In absolute terms, Andalusia was the autonomous community with the highest number of fatalities for the fourth consecutive year (37 deaths), followed by Catalonia (25 deaths) and Valencia with 17 fatalities.


There has been a significant drop in fire deaths during the COVID-19 confinement.March and April recorded up to an 80% drop in the number of deaths from fires in homes over the average of the previous four years. The return to normality also brings us back to past figures.

Thus, in March the number of people who died as a result of fire throughout Spain fell by 56% compared to the average for the previous four years (16 deaths), a percentage that reaches a decrease of up to 80% (11.5 deaths on average) in terms of victims in homes.

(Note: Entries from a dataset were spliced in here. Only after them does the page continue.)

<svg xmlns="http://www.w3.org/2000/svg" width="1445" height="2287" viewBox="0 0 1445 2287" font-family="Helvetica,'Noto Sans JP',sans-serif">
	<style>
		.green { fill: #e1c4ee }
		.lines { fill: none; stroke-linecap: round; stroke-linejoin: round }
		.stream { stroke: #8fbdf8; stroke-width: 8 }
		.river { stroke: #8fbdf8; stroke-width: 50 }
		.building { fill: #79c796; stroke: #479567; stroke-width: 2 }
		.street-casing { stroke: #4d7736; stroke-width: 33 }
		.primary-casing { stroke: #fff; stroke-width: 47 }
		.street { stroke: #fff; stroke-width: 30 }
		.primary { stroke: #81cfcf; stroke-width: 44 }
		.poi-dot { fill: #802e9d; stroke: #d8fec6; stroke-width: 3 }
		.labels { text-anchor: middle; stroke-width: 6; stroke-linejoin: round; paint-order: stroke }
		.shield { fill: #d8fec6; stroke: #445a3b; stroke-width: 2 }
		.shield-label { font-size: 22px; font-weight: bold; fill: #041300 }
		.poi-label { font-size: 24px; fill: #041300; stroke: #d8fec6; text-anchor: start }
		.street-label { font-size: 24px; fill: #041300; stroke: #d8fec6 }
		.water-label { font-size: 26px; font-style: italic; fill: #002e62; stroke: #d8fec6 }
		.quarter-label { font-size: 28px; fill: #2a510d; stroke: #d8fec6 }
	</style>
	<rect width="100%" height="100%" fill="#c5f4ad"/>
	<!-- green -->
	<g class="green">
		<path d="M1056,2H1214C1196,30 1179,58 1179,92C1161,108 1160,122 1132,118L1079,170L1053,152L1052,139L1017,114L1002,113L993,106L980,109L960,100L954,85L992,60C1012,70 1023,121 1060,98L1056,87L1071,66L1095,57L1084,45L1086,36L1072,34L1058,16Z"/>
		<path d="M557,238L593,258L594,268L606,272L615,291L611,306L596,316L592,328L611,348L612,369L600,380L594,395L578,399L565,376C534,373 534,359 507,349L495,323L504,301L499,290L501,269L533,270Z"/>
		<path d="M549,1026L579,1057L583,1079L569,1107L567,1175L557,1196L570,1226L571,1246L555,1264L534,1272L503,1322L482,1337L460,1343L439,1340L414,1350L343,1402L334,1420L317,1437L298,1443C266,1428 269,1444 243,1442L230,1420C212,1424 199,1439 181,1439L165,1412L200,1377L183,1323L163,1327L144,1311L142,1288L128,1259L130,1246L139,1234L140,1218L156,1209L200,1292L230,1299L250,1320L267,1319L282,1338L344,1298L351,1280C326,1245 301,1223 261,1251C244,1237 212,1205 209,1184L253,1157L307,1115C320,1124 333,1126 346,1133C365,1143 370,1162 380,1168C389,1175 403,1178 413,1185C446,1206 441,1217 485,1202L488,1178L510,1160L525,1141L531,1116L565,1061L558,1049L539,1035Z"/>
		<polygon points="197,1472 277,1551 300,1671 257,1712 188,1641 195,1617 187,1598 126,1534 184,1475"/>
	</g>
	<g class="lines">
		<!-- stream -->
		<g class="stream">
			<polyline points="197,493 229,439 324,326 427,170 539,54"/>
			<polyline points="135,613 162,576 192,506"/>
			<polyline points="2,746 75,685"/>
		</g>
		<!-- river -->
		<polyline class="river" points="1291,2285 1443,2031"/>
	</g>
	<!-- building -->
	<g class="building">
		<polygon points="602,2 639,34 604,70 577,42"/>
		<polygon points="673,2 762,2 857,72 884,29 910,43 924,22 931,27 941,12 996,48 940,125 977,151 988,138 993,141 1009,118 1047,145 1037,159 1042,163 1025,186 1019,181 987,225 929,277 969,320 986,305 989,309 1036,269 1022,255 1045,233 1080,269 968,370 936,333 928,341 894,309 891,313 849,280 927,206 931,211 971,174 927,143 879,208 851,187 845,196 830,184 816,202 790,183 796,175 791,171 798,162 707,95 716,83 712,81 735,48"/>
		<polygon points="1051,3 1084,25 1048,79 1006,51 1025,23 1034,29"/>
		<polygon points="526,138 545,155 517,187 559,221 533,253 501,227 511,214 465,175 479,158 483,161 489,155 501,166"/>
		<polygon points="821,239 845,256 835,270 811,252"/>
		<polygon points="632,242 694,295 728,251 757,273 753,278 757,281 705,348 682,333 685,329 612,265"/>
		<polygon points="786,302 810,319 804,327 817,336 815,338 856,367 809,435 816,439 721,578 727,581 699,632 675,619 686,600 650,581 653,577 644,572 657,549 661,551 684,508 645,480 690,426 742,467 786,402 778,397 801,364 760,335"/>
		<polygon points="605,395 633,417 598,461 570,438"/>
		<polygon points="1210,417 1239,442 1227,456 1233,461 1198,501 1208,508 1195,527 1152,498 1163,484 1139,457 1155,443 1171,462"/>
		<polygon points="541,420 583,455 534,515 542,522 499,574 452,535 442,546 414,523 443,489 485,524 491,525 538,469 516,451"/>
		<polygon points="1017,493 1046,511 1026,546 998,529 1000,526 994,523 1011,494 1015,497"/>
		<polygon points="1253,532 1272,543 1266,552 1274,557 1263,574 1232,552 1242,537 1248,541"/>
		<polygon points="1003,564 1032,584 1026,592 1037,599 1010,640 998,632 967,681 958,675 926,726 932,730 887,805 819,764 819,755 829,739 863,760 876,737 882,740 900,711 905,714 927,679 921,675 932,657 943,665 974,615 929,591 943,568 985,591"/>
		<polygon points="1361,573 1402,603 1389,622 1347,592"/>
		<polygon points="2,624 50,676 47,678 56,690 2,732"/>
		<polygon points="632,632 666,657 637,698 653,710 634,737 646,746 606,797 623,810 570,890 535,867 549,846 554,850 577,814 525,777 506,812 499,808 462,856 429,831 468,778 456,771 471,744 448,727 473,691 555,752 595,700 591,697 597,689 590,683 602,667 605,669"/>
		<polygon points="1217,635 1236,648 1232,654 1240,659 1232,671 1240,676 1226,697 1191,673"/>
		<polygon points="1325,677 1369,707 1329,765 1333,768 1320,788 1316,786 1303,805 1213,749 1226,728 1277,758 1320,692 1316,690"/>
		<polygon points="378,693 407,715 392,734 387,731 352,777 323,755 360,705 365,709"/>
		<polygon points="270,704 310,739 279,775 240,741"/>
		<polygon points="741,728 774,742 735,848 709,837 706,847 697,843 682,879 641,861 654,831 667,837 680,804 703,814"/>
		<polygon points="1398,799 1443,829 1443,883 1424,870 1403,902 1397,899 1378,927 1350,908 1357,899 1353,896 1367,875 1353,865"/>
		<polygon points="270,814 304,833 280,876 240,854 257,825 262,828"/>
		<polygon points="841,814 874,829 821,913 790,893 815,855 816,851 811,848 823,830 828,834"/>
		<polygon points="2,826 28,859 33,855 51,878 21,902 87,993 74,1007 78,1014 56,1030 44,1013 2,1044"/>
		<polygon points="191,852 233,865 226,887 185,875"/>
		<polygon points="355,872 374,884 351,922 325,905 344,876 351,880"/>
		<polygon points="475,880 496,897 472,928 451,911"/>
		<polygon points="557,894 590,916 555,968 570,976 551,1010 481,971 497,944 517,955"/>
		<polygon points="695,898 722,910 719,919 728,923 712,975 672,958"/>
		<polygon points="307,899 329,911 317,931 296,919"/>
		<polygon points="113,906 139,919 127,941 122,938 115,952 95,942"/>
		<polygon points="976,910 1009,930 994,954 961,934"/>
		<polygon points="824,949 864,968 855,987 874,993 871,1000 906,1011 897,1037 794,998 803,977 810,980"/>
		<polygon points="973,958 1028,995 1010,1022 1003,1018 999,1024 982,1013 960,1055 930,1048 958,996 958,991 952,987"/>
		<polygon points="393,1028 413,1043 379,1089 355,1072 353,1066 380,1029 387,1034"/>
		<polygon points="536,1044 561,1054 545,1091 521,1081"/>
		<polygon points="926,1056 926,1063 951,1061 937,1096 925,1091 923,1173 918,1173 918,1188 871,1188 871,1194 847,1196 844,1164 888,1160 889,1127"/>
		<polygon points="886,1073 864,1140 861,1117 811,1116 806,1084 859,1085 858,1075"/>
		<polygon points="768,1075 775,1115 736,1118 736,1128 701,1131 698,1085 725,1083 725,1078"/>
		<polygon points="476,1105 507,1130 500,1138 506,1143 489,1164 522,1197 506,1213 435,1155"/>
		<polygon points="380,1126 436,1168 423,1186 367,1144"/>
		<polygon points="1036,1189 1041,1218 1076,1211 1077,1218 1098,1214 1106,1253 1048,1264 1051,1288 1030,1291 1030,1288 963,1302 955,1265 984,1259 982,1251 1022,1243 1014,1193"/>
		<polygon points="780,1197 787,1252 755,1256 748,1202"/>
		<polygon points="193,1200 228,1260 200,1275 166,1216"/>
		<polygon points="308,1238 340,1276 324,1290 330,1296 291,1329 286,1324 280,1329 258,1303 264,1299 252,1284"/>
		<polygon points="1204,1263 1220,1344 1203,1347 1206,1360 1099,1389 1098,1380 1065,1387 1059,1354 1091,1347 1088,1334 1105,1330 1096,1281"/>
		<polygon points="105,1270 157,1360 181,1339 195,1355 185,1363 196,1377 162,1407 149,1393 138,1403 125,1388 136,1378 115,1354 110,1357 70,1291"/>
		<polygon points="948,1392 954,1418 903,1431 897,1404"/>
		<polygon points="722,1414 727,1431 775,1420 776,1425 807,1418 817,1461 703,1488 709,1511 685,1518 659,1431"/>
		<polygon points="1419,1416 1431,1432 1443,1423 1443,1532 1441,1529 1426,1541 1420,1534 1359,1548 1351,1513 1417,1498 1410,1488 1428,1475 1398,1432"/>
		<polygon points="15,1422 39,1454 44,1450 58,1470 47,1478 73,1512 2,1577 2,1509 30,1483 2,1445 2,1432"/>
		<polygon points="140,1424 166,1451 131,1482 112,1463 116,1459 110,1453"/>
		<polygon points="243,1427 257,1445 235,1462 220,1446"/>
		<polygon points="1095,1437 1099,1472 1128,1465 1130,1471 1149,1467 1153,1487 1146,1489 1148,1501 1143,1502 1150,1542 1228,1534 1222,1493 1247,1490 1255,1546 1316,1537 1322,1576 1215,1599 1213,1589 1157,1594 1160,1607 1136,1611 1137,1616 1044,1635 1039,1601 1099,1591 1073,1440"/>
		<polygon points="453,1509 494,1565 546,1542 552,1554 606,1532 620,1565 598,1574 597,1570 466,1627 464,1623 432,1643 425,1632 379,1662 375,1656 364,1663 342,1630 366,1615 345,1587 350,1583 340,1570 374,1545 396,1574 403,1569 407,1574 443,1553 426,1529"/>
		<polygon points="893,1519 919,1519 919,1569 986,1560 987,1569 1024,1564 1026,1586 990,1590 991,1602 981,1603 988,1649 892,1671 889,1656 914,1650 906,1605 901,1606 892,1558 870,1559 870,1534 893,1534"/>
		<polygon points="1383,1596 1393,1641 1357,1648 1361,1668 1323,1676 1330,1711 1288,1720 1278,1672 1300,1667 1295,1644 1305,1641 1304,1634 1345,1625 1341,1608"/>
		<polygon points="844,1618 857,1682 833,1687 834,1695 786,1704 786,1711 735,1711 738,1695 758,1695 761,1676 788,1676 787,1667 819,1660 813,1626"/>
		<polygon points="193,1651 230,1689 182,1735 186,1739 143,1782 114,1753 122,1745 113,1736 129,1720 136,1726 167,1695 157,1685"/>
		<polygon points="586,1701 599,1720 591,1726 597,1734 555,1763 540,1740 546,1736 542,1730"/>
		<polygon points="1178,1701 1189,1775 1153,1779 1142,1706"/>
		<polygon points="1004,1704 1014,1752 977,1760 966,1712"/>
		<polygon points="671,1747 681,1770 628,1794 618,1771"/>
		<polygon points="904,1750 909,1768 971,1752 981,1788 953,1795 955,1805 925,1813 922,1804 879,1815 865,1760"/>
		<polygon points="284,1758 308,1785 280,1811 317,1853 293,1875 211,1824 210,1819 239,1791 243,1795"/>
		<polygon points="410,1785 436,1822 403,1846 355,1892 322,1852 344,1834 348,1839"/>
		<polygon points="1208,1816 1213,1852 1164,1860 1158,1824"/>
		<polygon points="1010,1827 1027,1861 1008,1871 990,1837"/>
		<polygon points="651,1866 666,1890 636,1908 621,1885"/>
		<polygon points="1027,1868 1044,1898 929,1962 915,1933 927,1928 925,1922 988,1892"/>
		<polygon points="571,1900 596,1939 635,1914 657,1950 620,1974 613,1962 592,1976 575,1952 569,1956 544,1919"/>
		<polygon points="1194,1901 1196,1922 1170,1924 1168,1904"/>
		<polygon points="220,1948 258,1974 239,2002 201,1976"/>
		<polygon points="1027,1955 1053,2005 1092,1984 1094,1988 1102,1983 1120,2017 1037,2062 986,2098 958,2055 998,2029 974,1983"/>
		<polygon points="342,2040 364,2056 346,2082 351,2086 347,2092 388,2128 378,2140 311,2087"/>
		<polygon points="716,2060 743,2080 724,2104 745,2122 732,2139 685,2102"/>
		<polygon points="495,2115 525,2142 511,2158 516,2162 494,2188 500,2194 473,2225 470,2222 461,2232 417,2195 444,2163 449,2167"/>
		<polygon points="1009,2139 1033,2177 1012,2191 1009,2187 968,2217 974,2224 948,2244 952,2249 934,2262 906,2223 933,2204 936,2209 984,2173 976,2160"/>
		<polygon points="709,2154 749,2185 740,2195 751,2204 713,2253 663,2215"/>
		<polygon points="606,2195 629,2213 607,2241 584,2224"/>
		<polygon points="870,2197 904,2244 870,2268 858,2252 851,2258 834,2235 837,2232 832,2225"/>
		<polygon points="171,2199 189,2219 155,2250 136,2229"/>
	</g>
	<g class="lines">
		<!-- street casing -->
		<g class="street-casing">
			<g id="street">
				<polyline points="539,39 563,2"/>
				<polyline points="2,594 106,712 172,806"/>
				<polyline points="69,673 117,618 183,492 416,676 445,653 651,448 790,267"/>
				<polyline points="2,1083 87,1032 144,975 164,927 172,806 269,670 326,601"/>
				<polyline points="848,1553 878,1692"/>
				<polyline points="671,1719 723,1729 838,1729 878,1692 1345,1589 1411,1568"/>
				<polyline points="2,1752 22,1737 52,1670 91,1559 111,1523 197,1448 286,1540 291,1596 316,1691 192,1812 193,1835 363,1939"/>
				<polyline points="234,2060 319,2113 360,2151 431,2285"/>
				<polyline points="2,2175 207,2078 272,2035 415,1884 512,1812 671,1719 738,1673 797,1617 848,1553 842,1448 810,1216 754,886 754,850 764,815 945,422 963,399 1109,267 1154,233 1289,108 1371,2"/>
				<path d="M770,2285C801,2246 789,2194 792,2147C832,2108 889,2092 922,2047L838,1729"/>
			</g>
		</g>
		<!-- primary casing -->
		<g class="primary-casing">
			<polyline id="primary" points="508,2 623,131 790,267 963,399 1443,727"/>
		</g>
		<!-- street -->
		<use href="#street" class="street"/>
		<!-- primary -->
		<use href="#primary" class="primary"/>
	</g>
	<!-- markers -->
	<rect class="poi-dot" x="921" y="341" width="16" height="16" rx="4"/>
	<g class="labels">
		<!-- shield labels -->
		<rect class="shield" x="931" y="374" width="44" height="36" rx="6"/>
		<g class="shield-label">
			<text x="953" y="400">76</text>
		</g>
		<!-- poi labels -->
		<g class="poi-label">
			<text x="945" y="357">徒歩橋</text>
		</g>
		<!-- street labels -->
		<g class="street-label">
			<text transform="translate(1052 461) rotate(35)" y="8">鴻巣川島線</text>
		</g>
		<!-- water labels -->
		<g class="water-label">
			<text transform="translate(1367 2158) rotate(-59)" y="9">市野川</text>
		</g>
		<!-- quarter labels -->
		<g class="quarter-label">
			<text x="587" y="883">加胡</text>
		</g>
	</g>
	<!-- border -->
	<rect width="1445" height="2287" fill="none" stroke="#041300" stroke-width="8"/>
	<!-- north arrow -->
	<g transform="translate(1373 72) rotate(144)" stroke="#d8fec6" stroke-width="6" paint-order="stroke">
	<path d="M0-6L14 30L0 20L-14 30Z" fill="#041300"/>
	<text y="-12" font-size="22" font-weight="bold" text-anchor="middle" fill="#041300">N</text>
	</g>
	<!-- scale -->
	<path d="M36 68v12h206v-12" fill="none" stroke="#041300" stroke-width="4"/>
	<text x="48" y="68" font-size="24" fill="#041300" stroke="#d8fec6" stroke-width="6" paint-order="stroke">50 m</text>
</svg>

In April, the numbers balance out somewhat more, with a fall of 43% over the average of the previous four years (12.3 deaths), and approximately 65% of deaths at home (8.5 deaths on average). The May data, however, was in line with previous years.

It should be noted that these are provisional figures, pending confirmation, in the coming year, by the Fire Services and the Institutes of Forensic Medicine throughout Spain.

The reason behind the drops in figures for March and April could be that, due to the confinement and the the state of alarm, the presence of the entire family at home for practically 24 hours a day would have drastically reduced recklessness, on one hand, and mistakes on the other.


Fundación MAPFRE and the  Spanish Professional Firefighters’ Association (APTB) are launching the 15th edition of Fire Prevention Week, an initiative that aims to help the population identify risks and know how to act in the event of a fire.

To this end, numerous activities will be organized on line, in collaboration with Autonomous Communities, Provincial Councils, Town Halls and different Fire Services in the national territory, with the aim of disseminating guidelines to make citizens aware of the risks of fires that may occur in their homes and how to avoid them.

Once again, schools are the main target of this campaign in which the role of teachers regarding the safety of students and themselves is particularly relevant.

In addition to Spain, Fundación MAPFRE carries out fire prevention activities in Argentina, Brazil, Ecuador, Guatemala, Mexico, Puerto Rico, Panama, Peru and Uruguay.